La propuesta de Ramón despertó una inquietud sobre el sentido del futuro. ¿Para qué esperamos? Solo nos queda la muerte. Nuestra espera siempre es vana: la muerte es el punto de llegada al final del camino. Vivimos como loros en una jaula invisible. Somos eso nada más: animales enjaulados, perros en una perrera maloliente. A veces nos congratula esa cárcel, esa Dinamarca, ese castillo falso de naipes. Pero es solo un oasis, una fiesta para nadie, una expectativa cero con final anunciado.

Di vuelta a mi cabeza y me fijé en la máquina de café. Hacía un ruido amable, cautivante. Ese sonido me tranquilizaba, me recordaba las noches largas en las que me pasaba horas al lado de un libro de Chestov. Me ayudaba a distraerme. La expectativa y la insistencia de Ramón me ponían incomodos.

—¿Por qué no se lo pregunta a su amigo, Pardo?—dije.

—Ese Pardo no se irá nunca de aquí— dijo Ramón.

En ese instante un sopor o una incomodidad se instaló entre nosotros. Sentí que algo de la charla no le había gustado. Le pregunté por el trabajo en el andamio.

—Esa es mi vida.

Le dije que en Islandia iba a cambiar todo, que seguro conseguía otra cosa, que le iba a ir muy bien en el norte.

Ramón se quedó callado un rato. Después sacó otro pucho y se puso a contarme algunas intimidades de su relación. La islandesa era un poco fría y él se sentía a veces solo, un poco abandonado. Él era el motor de la relación. Me dijo que ella lo necesitaba por su fuerza, por su empuje y que ella era para él la cultura, la suspicacia, la inteligencia nórdica, el culto de los paganos.

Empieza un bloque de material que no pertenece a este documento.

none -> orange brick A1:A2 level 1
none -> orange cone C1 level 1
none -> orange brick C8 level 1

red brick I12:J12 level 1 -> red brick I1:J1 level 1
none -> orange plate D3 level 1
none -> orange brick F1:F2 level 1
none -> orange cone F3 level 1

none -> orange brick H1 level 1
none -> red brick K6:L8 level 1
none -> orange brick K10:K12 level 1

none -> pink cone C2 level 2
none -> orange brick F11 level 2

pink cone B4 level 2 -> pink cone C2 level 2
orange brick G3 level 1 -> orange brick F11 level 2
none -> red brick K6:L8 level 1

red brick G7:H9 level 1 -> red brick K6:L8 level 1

Ramón era ateo, se había hecho incrédulo cuando se murió su padre. El viejo se había muerto en un accidente y eso lo había hecho perder la fe. No podía concebir que un dios tuviera tanta saña con los seres queridos. Quizás por eso la islandesa era un contrapeso para su vida, le daba esa fe que él no tenía, un soporte basado en las divinidades de la naturaleza. En el fondo, su relación tenía que ver con todo aquello que a él le faltaba. Se lo dije.

—Tiene razón, Serna —me dijo—. Ella me equilibra y me da lo que no tengo.

Yo le conté sobre mis proyectos. Y ahí me di cuenta de que mi vida nadaba un poco en la nada, en las vueltas estúpidas, en los rencores tontos de la facultad, en mi vida de outsider kitsch. Por suerte, a Ramón eso no le importaba. Él vivía conectado con lo concreto, con el cemento, la construcción, el oficio de hacer casas y cobrar un sueldo. Por eso su pensamiento era más certero, más crudo y motivador. En el fondo, los filósofos deberían hacer más caso a las actividades cotidianas y prácticas. Dejarían de decir tonteras y de proponer abstracciones inútiles.

Nos despedimos con la promesa de que en la próxima podíamos tomar un café con su novia.